Brasil

Estudo usado como referência em decreto diz que armas pioram violência

Texto menciona índices de levantamento produzido pelo Fórum Brasileiro de Segurança Pública e pelo Ipea para justificar facilitação da posse

VEJA.com | 15/01/19 - 18h04
Pixabay

Ao prever as hipóteses de “efetiva necessidade” para facilitar a posse de armas, o Decreto 9.685 assinado nesta terça-feira pelo presidente Jair Bolsonaro (PSL) cita como parâmetro o índice de violência medido pelo Atlas da Violência 2018, produzido pelo Fórum Brasileiro de Segurança Pública (FBSP) e pelo Instituto de Pesquisa Econômica Aplicada. O Fórum, entretanto, lamentou o texto publicado no Diário Oficial da União e que já está em vigor.

“Trata-se de uma aposta na violência, uma vez que existem evidências bastantes robustas dentro do debate sobre segurança pública que, quanto mais armas, mais crimes”, afirma a entidade, em nota. O fórum também vê “burla” ao Estatuto do Desarmamento. “Um decreto nunca poderia ser superior a uma lei. E a lei estipula que é necessário haver um critério.”

Segundo o decreto, todos que morem na área rural ou em cidades localizadas em estados com mais de dez homicídios a cada 100 mil habitantes no ano de 2016, conforme os dados do Atlas da Violência publicado em 2018, terão direito a adquirir armas e munições. Na prática, libera a posse no país todo, já que todas as unidades da federação têm índices superiores ao previsto.

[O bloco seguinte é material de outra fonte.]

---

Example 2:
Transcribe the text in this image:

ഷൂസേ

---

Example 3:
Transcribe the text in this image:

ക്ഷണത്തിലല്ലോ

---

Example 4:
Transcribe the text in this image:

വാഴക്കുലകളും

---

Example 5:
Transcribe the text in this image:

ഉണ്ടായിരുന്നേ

Além de mapear a taxa de homicídios em todo o país, o relatório também mostra que 71,1% dos homicídios em 2016 foram praticados com armas de fogo. Entre suas conclusões, o Atlas da Violência aponta que a difusão de armas de fogo “apenas jogou mais lenha na fogueira da violência letal”. O estudo menciona que, desde 1980, o crescimento dos homicídios foi basicamente devido às mortes com o uso de armas, uma vez que os assassinatos causados por outros meios permaneceram constantes desde o começo da década de 1990.

O estudo que o governo usou para embasar seu decreto também aponta que o Estatuto do Desarmamento, aprovado em 2003, interrompeu a “corrida armamentista” que impulsionava mortes violentas e impediu um crescimento de 12% além do registrado. “Não fosse essa legislação que impôs um controle responsável das armas de fogo, a taxa de homicídios seria ainda maior que a observada”.

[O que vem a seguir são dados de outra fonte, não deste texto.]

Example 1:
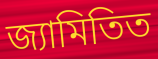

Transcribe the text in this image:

জ্যামিতিত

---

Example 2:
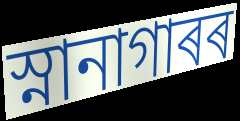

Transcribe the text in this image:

স্নানাগাৰৰ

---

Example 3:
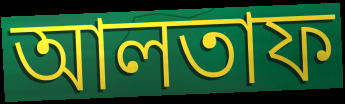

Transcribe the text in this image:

আলতাফ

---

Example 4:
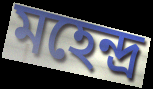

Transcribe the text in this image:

মহেন্দ্ৰ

Para Isabel Figueiredo, conselheira do FBSP, a menção ao estudo reforça a “importância e consistência dos dados produzidos”. “Mas o governo criou um critério tão amplo que, concretamente, significa não ter critério. Isso vai contra ao espírito do Estatuto do Desarmamento, que é restringir o acesso a armas”. “A quantidade de riscos que este decreto traz é muito grave diante de uma possibilidade nenhuma de servir para reduzir a criminalidade. As pessoas vão estar mais inseguras em suas residências ou em qualquer estabelecimento comercial”.

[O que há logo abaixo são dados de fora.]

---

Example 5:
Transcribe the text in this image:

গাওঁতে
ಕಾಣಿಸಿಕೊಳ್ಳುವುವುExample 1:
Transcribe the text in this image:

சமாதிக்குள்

O Fórum também afirma que o a prioridade do governo deveria ser melhorar seus próprios instrumentos de controle de circulação de armas de fogo. “Basta dizer que 94,9% das armas apreendidas em 2017 não foram cadastradas no sistema da Polícia Federal (Sinarm) e 13.782 armas legais foram perdidas, extraviadas ou roubadas, o que equivale a 11,5% das armas apreendidas pelas polícias no mesmo ano. É como se um mês de trabalho das polícias tivesse se perdido”, aponta.